WORK TO BE COMPLETED:
Where a line below includes the word "individuels", copy that line.

EXERCISE MATERIALS:
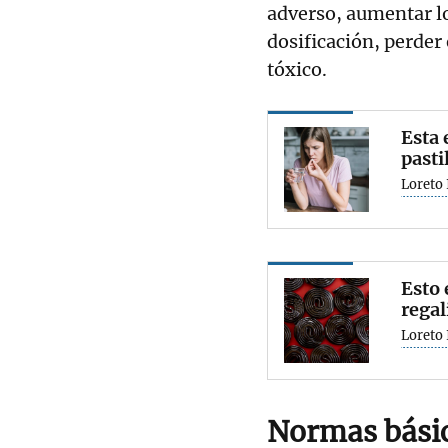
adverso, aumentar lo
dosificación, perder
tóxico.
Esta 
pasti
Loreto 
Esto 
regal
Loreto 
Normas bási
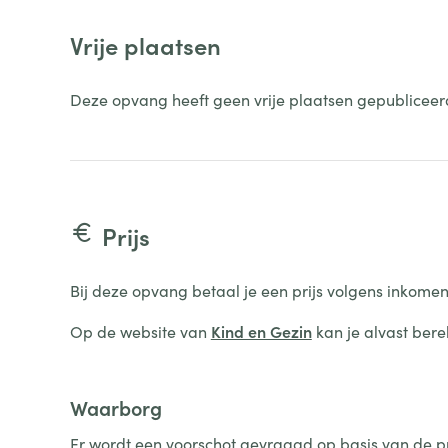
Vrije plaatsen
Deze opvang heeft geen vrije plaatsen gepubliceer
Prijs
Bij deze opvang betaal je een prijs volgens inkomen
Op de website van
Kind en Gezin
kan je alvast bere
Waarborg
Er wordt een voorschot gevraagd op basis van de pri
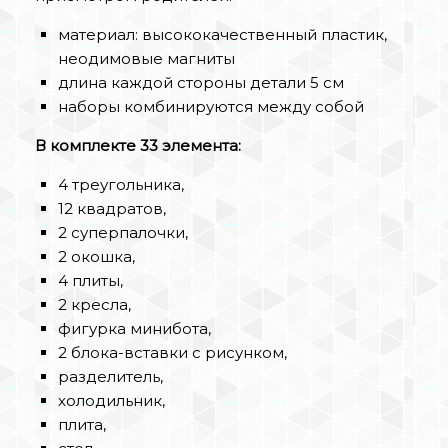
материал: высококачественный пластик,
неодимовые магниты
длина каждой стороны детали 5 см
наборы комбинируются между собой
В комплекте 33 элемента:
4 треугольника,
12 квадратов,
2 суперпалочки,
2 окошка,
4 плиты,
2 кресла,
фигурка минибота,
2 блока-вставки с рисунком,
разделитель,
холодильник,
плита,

--

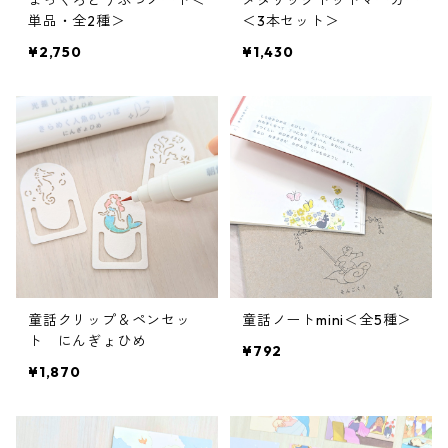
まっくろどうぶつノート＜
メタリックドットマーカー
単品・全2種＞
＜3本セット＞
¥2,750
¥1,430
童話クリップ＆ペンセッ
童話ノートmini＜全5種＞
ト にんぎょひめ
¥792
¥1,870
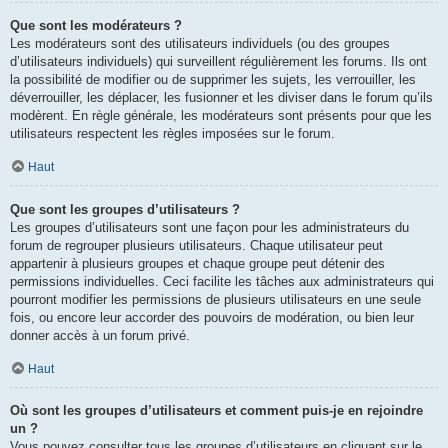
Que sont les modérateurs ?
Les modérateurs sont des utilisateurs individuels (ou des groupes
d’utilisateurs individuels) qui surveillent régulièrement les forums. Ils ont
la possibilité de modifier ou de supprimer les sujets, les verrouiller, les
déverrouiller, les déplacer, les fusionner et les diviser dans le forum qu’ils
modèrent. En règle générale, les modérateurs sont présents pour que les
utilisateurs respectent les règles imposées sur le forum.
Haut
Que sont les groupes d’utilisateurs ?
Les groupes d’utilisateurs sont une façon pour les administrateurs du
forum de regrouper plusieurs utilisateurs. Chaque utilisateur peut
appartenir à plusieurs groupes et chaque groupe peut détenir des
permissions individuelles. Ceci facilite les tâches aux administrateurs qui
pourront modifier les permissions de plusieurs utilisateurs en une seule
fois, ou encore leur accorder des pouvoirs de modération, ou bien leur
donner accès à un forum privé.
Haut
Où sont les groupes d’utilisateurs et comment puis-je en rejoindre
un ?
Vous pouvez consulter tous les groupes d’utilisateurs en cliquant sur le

RESPONSE TO THE EXERCISE:
Les modérateurs sont des utilisateurs individuels (ou des groupes
d’utilisateurs individuels) qui surveillent régulièrement les forums. Ils ont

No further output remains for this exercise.